(Beginning of DATA EXTRACT)

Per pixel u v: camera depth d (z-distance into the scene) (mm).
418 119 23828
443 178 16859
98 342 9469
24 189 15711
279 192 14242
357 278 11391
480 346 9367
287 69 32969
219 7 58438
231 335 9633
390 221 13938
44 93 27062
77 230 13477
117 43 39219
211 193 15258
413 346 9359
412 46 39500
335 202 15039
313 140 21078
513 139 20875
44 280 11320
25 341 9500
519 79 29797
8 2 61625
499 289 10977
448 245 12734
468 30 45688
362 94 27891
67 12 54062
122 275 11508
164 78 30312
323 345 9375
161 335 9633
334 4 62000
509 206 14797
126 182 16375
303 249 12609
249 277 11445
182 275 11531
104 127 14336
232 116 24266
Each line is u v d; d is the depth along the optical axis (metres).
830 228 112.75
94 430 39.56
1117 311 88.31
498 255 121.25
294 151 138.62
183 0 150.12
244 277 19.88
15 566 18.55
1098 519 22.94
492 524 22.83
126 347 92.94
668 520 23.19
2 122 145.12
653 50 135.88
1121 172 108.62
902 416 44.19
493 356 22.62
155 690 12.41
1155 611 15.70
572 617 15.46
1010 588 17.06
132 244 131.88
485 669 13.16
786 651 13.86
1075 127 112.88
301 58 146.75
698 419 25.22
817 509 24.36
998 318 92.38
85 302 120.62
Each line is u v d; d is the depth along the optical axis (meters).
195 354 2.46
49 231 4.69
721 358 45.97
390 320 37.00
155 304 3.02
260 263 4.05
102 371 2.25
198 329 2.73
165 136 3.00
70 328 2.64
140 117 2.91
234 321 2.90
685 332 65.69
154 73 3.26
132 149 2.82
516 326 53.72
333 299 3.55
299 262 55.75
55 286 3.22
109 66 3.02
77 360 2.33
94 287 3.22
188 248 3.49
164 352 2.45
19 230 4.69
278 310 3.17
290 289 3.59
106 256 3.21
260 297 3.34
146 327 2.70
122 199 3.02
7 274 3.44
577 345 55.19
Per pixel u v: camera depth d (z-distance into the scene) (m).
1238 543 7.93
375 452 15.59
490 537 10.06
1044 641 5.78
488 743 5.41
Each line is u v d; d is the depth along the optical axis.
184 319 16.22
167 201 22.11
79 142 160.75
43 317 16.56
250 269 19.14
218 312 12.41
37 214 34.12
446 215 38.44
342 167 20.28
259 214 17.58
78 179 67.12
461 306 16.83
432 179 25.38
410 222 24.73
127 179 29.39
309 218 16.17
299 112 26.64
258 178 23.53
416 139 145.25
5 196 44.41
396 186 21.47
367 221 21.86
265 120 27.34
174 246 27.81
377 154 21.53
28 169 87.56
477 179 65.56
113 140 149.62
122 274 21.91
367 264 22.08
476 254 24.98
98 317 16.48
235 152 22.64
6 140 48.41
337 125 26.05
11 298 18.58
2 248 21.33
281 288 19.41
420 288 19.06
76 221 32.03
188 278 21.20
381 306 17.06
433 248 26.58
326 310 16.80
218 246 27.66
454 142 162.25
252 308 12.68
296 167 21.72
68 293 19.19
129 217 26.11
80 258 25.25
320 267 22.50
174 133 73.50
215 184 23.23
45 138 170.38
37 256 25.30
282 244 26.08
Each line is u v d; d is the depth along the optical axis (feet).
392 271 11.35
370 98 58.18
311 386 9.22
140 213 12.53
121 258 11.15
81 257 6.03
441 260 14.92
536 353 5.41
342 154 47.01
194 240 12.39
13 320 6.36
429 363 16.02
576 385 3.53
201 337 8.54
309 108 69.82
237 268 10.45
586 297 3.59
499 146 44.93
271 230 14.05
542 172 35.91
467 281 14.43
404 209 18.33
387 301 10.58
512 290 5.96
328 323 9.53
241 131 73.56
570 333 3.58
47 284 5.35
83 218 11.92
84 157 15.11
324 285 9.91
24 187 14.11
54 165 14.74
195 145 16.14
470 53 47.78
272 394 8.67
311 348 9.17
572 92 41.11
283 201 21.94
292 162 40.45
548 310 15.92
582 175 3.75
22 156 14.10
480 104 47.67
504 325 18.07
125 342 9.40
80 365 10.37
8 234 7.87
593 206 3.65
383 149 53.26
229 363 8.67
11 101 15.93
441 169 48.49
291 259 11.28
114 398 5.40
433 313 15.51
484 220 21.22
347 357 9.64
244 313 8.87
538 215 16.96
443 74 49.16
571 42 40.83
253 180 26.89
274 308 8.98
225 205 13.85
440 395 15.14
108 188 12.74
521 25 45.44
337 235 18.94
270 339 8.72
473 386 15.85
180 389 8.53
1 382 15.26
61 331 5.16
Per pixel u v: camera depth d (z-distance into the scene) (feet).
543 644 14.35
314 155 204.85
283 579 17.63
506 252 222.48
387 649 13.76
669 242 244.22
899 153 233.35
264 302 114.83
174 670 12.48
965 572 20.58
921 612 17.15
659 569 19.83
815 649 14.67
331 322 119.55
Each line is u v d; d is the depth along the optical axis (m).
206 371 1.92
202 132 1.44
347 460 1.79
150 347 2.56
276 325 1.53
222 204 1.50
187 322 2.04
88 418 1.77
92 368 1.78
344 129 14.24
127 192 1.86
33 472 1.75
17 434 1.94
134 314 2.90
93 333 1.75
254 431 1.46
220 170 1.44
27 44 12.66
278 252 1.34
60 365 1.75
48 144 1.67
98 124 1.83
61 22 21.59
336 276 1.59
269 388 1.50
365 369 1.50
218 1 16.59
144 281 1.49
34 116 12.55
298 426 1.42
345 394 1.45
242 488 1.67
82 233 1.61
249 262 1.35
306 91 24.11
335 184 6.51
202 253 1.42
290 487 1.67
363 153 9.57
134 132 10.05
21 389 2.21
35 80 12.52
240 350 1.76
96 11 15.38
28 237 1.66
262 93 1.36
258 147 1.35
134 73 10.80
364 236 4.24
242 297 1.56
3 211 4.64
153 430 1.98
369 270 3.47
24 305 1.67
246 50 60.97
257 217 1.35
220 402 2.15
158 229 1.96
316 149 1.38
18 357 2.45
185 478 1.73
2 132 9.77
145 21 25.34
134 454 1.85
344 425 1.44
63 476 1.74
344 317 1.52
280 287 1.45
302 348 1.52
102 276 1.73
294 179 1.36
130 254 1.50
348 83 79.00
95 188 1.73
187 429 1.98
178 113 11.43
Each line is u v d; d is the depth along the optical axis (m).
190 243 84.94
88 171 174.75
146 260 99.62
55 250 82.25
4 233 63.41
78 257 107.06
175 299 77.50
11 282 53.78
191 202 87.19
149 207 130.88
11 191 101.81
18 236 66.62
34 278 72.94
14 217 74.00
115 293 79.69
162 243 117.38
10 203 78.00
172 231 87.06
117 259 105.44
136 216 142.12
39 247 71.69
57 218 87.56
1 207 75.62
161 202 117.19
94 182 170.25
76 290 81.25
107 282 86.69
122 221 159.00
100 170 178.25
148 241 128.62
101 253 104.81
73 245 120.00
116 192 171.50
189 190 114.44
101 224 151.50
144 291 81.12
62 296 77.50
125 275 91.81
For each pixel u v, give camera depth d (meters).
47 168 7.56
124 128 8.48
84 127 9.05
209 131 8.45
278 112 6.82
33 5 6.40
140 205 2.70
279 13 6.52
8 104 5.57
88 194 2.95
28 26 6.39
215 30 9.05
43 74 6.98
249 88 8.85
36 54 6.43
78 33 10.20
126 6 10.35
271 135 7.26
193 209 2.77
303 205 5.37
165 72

(End of DATA EXTRACT)

> EXERCISE:
Among the records above, extract exactly the lines from the line with "363 153 9.57" to the line with "344 425 1.44", both lines included, and leave out the rest.

> WRITTEN SOLUTION:
363 153 9.57
134 132 10.05
21 389 2.21
35 80 12.52
240 350 1.76
96 11 15.38
28 237 1.66
262 93 1.36
258 147 1.35
134 73 10.80
364 236 4.24
242 297 1.56
3 211 4.64
153 430 1.98
369 270 3.47
24 305 1.67
246 50 60.97
257 217 1.35
220 402 2.15
158 229 1.96
316 149 1.38
18 357 2.45
185 478 1.73
2 132 9.77
145 21 25.34
134 454 1.85
344 425 1.44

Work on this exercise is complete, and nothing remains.